=== Begin Enclosure ===

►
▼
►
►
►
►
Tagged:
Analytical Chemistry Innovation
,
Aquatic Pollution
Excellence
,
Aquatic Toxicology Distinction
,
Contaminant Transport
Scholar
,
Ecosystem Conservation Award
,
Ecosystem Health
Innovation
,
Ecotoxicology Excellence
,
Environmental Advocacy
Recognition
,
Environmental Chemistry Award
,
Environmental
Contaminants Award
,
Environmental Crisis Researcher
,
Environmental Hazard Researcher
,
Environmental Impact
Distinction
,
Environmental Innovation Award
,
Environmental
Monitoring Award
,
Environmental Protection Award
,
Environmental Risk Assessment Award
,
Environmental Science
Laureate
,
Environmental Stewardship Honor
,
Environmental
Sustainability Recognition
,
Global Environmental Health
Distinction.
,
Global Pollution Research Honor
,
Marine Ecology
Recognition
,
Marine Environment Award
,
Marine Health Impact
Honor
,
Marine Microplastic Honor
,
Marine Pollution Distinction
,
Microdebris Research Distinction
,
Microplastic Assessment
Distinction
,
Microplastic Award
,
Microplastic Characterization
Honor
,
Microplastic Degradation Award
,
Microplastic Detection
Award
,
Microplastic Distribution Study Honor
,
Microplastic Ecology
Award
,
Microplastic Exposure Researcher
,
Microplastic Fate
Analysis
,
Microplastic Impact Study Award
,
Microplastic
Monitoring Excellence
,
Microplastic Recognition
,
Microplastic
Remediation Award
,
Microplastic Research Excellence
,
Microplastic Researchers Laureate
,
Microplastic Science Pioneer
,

=== End Enclosure ===

**TRY IT:**
Copy out each line of the data that has the word "Health" in it.

**RESPONSE TO THE TASK:**
Ecosystem Health
Global Environmental Health
Marine Health Impact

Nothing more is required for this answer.